More than 20 years after the famous Dolly the Sheep was born in the Roslin Institute, Edinburgh, scientists from the Chinese Academy of Sciences Institute of Neuroscience have successfully cloned primates for the first time. The long-tailed macaques, named Zhong Zhong and Hua Hua were cloned using the same technique used with Dolly: somatic cell nuclear transfer technique (SCNT).
This technique involves the taking of DNA from one cell, the mother cell, and transferring it into another cell that has been emptied of DNA. The result is that the new cell has the same DNA as the mother cell. This new cell is then encouraged to develop into an embryo using pulses of electricity, before being inserted into a surrogate animal, in this case the long-tailed macaque. Genetic programming was also required to alter genes that prevented the embryo from developing. The macaques were cloned using foetal cells, a departure from the mammary gland cell that was used to clone Dolly.
On paper, SCNT seems straightforward and easy. However, the experiment did not come without difficulties. The scientists attempted the experiment 79 times before successfully forming Zhong Zhong and Hua Hua. Dr. Qiang Sun, who spearheaded the project, was quoted saying, “We tried several different methods, but only one worked. There was much failure before we found a way to successfully clone a monkey.”
The scientists hope that the cloning of these primates will allow them to use the cloned animals as a model in the research of human diseases that have a genetic basis, most notably among these are cancers and various immune and metabolic diseases.
The birth of Zhong Zhong and Hua Hua is met with the same criticism and controversy as the birth of Dolly did 20 years ago, and perhaps understandably so. Concerns are being raised that we are, once again, one step closer to cloning a human being. Since the birth of Dolly, various other mammals have been cloned using SCNT, such as cattle, pigs and cats.

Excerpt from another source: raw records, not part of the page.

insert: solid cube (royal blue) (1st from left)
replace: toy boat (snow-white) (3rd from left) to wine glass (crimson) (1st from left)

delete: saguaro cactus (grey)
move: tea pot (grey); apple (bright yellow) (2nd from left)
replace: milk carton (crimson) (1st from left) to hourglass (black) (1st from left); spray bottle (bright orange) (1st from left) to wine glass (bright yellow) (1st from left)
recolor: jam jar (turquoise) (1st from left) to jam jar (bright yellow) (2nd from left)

A rhesus monkey was even successfully cloned in 1999 using a different technique called Tetra. But Zhong Zhong and Hua Hua are the first primates to be cloned using the technique. However, Professor Robin Lovell-Badge from the Francis Crick Institute of London is quick to dispel any science fiction-cultivated ideas that involve the cloning of humans. He criticised SCNT as a “very inefficient and hazardous procedure,” and emphasised that “the work in this paper is not a stepping stone to establishing methods for obtaining live born human clones.”

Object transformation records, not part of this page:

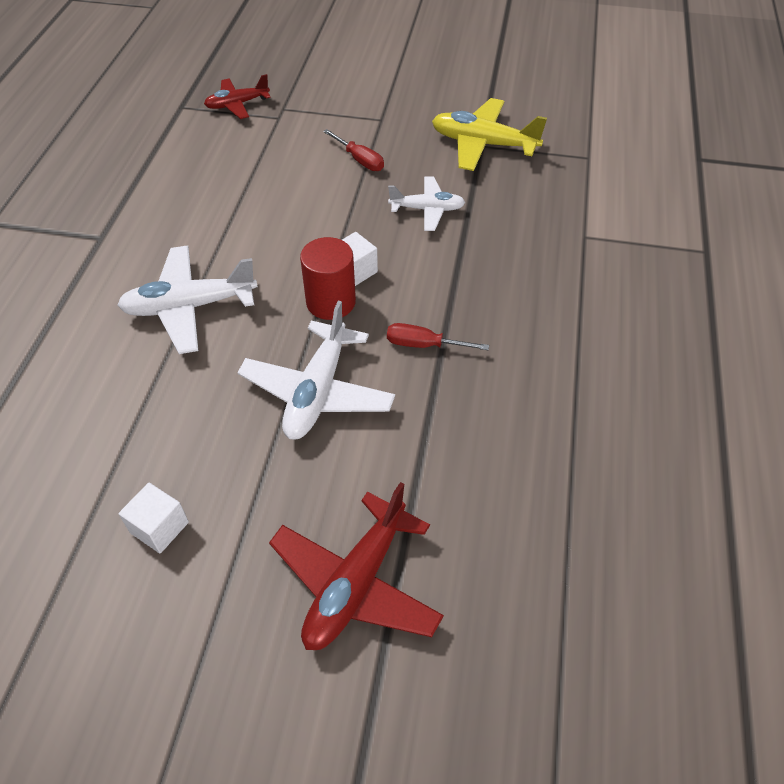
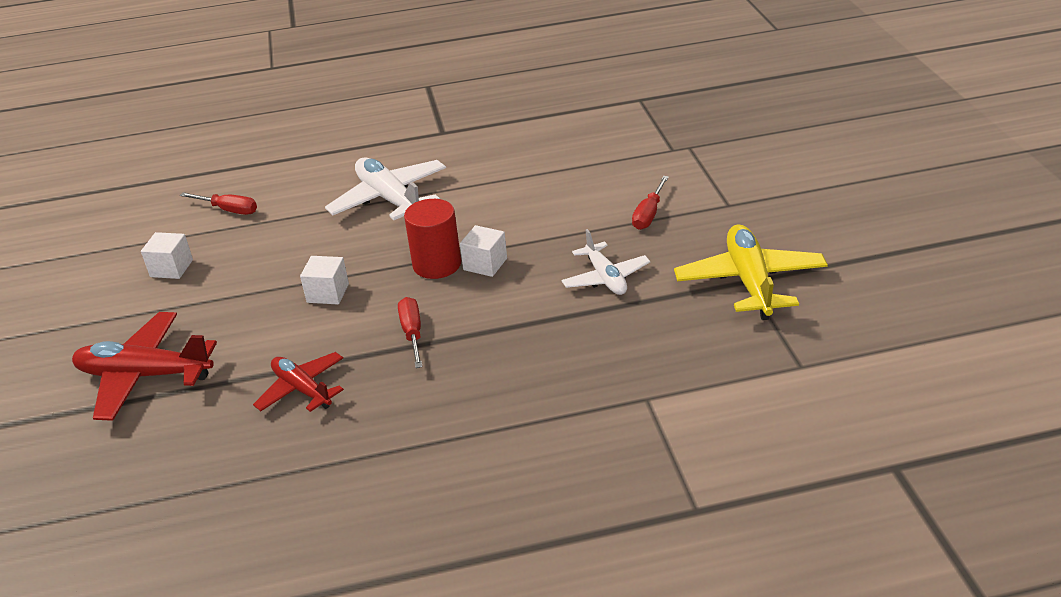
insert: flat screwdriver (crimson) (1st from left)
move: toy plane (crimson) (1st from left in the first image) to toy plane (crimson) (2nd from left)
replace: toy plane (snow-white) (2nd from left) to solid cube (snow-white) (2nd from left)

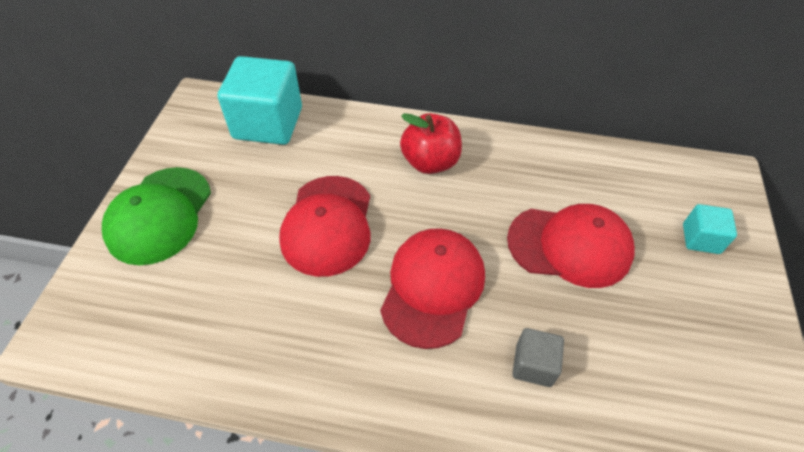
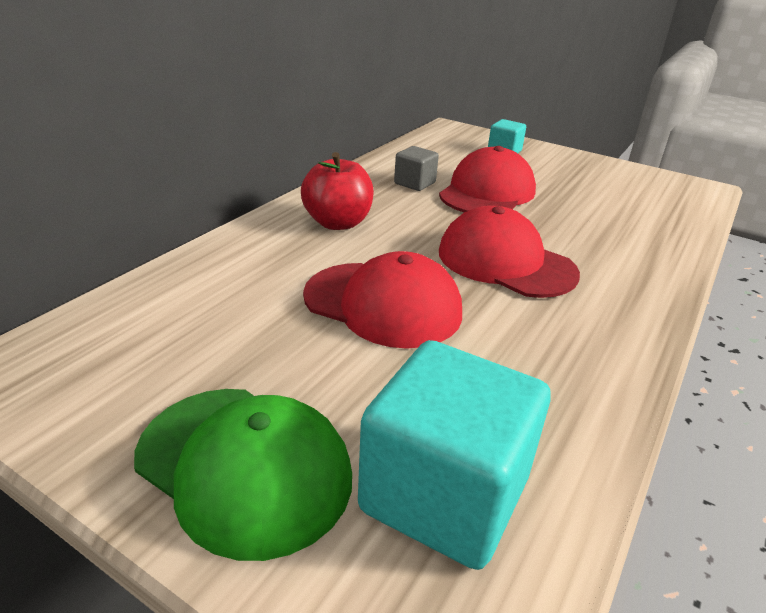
move: solid cube (turquoise) (1st from left); solid cube (grey)

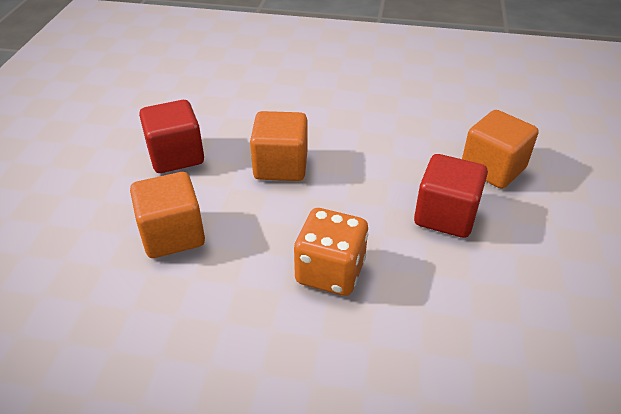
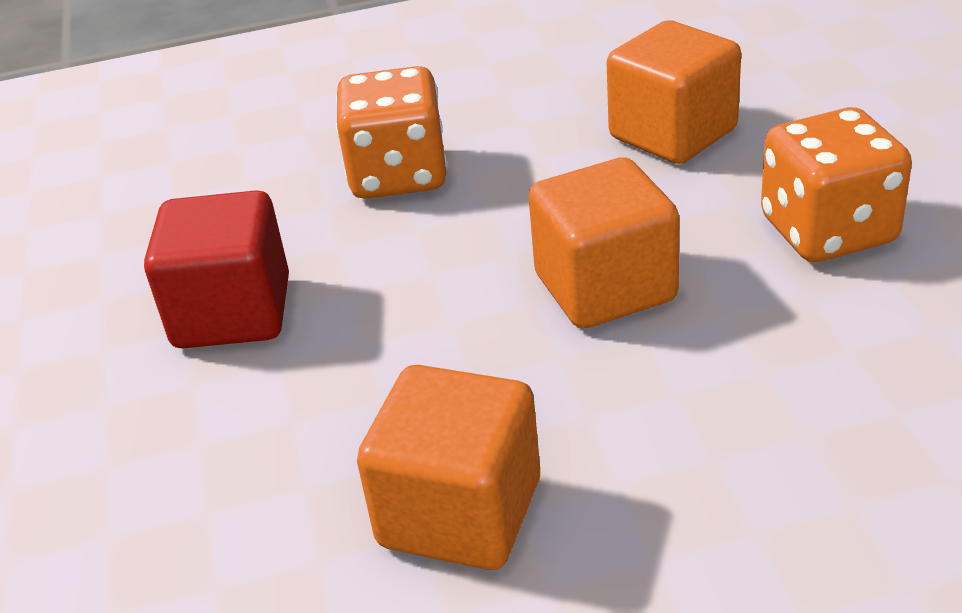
move: solid cube (bright orange) (3rd from left in the first image) to solid cube (bright orange) (1st from left)
replace: solid cube (crimson) (1st from left) to die (bright orange) (2nd from left)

Not only has concerns been raised in terms of human cloning, but notable scientists, such as Professor Darren Griffin from the University of Kent, have also been vocal of the ethical consequences of the experiment. He warned that “careful considerations now need to be given to the ethical framework under which such experiments can, and should, operate.”
Criticisms and concerns aside, one cannot deny that what these researchers achieved was no mean feat. It is possible that their accomplishments today will someday lead to breakthroughs in human diseases, possibly saving thousands of human lives.